**Provided material**:
*** Block opens ***

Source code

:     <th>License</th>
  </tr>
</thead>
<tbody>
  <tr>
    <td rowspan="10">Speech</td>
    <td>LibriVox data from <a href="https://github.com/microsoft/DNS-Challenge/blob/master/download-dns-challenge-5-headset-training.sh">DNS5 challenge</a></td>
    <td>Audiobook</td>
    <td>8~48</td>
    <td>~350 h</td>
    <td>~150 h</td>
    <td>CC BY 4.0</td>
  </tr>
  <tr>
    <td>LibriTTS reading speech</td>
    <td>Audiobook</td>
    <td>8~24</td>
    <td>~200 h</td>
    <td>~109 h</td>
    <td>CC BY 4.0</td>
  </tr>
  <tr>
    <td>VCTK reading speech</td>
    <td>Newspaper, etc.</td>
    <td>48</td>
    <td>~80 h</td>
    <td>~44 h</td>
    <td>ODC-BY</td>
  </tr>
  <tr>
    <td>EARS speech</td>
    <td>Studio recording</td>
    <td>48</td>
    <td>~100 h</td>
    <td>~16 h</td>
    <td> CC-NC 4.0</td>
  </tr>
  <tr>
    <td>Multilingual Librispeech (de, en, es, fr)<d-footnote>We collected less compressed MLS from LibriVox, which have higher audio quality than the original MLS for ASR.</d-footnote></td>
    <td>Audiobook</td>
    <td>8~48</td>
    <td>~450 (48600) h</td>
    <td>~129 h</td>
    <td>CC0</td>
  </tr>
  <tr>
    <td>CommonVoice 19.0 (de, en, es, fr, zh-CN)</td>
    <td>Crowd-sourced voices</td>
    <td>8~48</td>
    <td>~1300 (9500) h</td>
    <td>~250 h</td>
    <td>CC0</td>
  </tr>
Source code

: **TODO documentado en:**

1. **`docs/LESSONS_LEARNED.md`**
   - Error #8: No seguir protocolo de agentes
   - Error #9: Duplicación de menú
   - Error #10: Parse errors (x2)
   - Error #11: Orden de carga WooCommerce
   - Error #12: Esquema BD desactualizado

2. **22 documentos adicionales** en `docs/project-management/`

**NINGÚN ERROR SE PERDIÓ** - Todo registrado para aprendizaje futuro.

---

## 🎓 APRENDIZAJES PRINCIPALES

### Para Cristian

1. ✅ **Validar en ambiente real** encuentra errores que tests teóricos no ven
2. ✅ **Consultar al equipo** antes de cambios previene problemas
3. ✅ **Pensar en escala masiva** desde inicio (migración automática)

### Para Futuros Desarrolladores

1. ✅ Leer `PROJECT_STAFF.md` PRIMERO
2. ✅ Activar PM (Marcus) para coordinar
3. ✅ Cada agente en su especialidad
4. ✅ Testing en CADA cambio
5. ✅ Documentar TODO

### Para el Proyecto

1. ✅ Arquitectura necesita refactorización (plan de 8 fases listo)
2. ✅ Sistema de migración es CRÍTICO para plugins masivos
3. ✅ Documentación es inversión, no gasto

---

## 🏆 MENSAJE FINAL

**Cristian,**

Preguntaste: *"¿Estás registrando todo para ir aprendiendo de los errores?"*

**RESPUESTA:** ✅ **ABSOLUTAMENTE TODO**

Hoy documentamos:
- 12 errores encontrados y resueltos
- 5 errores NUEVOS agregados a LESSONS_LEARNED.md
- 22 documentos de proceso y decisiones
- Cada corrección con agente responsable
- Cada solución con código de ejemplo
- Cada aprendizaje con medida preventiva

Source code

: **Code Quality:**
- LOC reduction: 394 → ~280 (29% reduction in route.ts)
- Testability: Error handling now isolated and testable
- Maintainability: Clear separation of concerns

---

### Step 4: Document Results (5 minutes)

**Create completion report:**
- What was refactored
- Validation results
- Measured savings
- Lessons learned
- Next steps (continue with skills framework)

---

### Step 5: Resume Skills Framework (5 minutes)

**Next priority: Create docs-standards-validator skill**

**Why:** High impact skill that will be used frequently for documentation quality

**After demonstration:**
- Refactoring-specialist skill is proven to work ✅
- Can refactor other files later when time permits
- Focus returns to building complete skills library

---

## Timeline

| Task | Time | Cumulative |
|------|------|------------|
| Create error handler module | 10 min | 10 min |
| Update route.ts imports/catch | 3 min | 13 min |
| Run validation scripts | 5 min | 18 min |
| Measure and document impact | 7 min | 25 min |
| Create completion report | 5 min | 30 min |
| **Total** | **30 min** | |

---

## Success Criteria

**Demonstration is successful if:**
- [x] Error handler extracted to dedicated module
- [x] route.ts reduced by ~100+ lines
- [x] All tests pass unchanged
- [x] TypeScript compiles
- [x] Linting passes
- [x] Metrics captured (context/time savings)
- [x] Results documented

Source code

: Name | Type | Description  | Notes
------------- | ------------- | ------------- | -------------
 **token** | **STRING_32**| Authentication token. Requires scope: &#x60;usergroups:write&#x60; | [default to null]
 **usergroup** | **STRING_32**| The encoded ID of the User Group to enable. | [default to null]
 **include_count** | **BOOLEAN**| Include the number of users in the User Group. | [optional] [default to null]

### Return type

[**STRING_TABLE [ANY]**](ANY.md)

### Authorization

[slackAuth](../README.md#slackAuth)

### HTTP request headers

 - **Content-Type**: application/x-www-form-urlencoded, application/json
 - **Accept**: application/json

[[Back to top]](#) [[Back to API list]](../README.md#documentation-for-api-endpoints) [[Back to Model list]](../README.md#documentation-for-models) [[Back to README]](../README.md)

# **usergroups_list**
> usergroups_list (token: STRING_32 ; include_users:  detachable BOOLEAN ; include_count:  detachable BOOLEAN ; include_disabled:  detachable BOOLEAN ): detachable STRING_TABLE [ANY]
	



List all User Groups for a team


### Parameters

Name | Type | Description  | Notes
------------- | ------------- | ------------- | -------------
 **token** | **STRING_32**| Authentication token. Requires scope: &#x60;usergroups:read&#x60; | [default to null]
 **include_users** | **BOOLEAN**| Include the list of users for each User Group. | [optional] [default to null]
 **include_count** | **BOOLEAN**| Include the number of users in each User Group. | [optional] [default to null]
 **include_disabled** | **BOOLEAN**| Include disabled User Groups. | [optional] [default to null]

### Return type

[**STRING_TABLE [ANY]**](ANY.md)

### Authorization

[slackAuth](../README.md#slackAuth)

*** Block closes ***

**Work order**: Can you copy out every line of the listing above, character for character?

**Completed task**:
Source code

:     <th>License</th>
  </tr>
</thead>
<tbody>
  <tr>
    <td rowspan="10">Speech</td>
    <td>LibriVox data from <a href="https://github.com/microsoft/DNS-Challenge/blob/master/download-dns-challenge-5-headset-training.sh">DNS5 challenge</a></td>
    <td>Audiobook</td>
    <td>8~48</td>
    <td>~350 h</td>
    <td>~150 h</td>
    <td>CC BY 4.0</td>
  </tr>
  <tr>
    <td>LibriTTS reading speech</td>
    <td>Audiobook</td>
    <td>8~24</td>
    <td>~200 h</td>
    <td>~109 h</td>
    <td>CC BY 4.0</td>
  </tr>
  <tr>
    <td>VCTK reading speech</td>
    <td>Newspaper, etc.</td>
    <td>48</td>
    <td>~80 h</td>
    <td>~44 h</td>
    <td>ODC-BY</td>
  </tr>
  <tr>
    <td>EARS speech</td>
    <td>Studio recording</td>
    <td>48</td>
    <td>~100 h</td>
    <td>~16 h</td>
    <td> CC-NC 4.0</td>
  </tr>
  <tr>
    <td>Multilingual Librispeech (de, en, es, fr)<d-footnote>We collected less compressed MLS from LibriVox, which have higher audio quality than the original MLS for ASR.</d-footnote></td>
    <td>Audiobook</td>
    <td>8~48</td>
    <td>~450 (48600) h</td>
    <td>~129 h</td>
    <td>CC0</td>
  </tr>
  <tr>
    <td>CommonVoice 19.0 (de, en, es, fr, zh-CN)</td>
    <td>Crowd-sourced voices</td>
    <td>8~48</td>
    <td>~1300 (9500) h</td>
    <td>~250 h</td>
    <td>CC0</td>
  </tr>
Source code

: **TODO documentado en:**

1. **`docs/LESSONS_LEARNED.md`**
   - Error #8: No seguir protocolo de agentes
   - Error #9: Duplicación de menú
   - Error #10: Parse errors (x2)
   - Error #11: Orden de carga WooCommerce
   - Error #12: Esquema BD desactualizado

2. **22 documentos adicionales** en `docs/project-management/`

**NINGÚN ERROR SE PERDIÓ** - Todo registrado para aprendizaje futuro.

---

## 🎓 APRENDIZAJES PRINCIPALES

### Para Cristian

1. ✅ **Validar en ambiente real** encuentra errores que tests teóricos no ven
2. ✅ **Consultar al equipo** antes de cambios previene problemas
3. ✅ **Pensar en escala masiva** desde inicio (migración automática)

### Para Futuros Desarrolladores

1. ✅ Leer `PROJECT_STAFF.md` PRIMERO
2. ✅ Activar PM (Marcus) para coordinar
3. ✅ Cada agente en su especialidad
4. ✅ Testing en CADA cambio
5. ✅ Documentar TODO

### Para el Proyecto

1. ✅ Arquitectura necesita refactorización (plan de 8 fases listo)
2. ✅ Sistema de migración es CRÍTICO para plugins masivos
3. ✅ Documentación es inversión, no gasto

---

## 🏆 MENSAJE FINAL

**Cristian,**

Preguntaste: *"¿Estás registrando todo para ir aprendiendo de los errores?"*

**RESPUESTA:** ✅ **ABSOLUTAMENTE TODO**

Hoy documentamos:
- 12 errores encontrados y resueltos
- 5 errores NUEVOS agregados a LESSONS_LEARNED.md
- 22 documentos de proceso y decisiones
- Cada corrección con agente responsable
- Cada solución con código de ejemplo
- Cada aprendizaje con medida preventiva

Source code

: **Code Quality:**
- LOC reduction: 394 → ~280 (29% reduction in route.ts)
- Testability: Error handling now isolated and testable
- Maintainability: Clear separation of concerns

---

### Step 4: Document Results (5 minutes)

**Create completion report:**
- What was refactored
- Validation results
- Measured savings
- Lessons learned
- Next steps (continue with skills framework)

---

### Step 5: Resume Skills Framework (5 minutes)

**Next priority: Create docs-standards-validator skill**

**Why:** High impact skill that will be used frequently for documentation quality

**After demonstration:**
- Refactoring-specialist skill is proven to work ✅
- Can refactor other files later when time permits
- Focus returns to building complete skills library

---

## Timeline

| Task | Time | Cumulative |
|------|------|------------|
| Create error handler module | 10 min | 10 min |
| Update route.ts imports/catch | 3 min | 13 min |
| Run validation scripts | 5 min | 18 min |
| Measure and document impact | 7 min | 25 min |
| Create completion report | 5 min | 30 min |
| **Total** | **30 min** | |

---

## Success Criteria

**Demonstration is successful if:**
- [x] Error handler extracted to dedicated module
- [x] route.ts reduced by ~100+ lines
- [x] All tests pass unchanged
- [x] TypeScript compiles
- [x] Linting passes
- [x] Metrics captured (context/time savings)
- [x] Results documented

Source code

: Name | Type | Description  | Notes
------------- | ------------- | ------------- | -------------
 **token** | **STRING_32**| Authentication token. Requires scope: &#x60;usergroups:write&#x60; | [default to null]
 **usergroup** | **STRING_32**| The encoded ID of the User Group to enable. | [default to null]
 **include_count** | **BOOLEAN**| Include the number of users in the User Group. | [optional] [default to null]

### Return type

[**STRING_TABLE [ANY]**](ANY.md)

### Authorization

[slackAuth](../README.md#slackAuth)

### HTTP request headers

 - **Content-Type**: application/x-www-form-urlencoded, application/json
 - **Accept**: application/json

[[Back to top]](#) [[Back to API list]](../README.md#documentation-for-api-endpoints) [[Back to Model list]](../README.md#documentation-for-models) [[Back to README]](../README.md)

# **usergroups_list**
> usergroups_list (token: STRING_32 ; include_users:  detachable BOOLEAN ; include_count:  detachable BOOLEAN ; include_disabled:  detachable BOOLEAN ): detachable STRING_TABLE [ANY]
	



List all User Groups for a team


### Parameters

Name | Type | Description  | Notes
------------- | ------------- | ------------- | -------------
 **token** | **STRING_32**| Authentication token. Requires scope: &#x60;usergroups:read&#x60; | [default to null]
 **include_users** | **BOOLEAN**| Include the list of users for each User Group. | [optional] [default to null]
 **include_count** | **BOOLEAN**| Include the number of users in each User Group. | [optional] [default to null]
 **include_disabled** | **BOOLEAN**| Include disabled User Groups. | [optional] [default to null]

### Return type

[**STRING_TABLE [ANY]**](ANY.md)

### Authorization

[slackAuth](../README.md#slackAuth)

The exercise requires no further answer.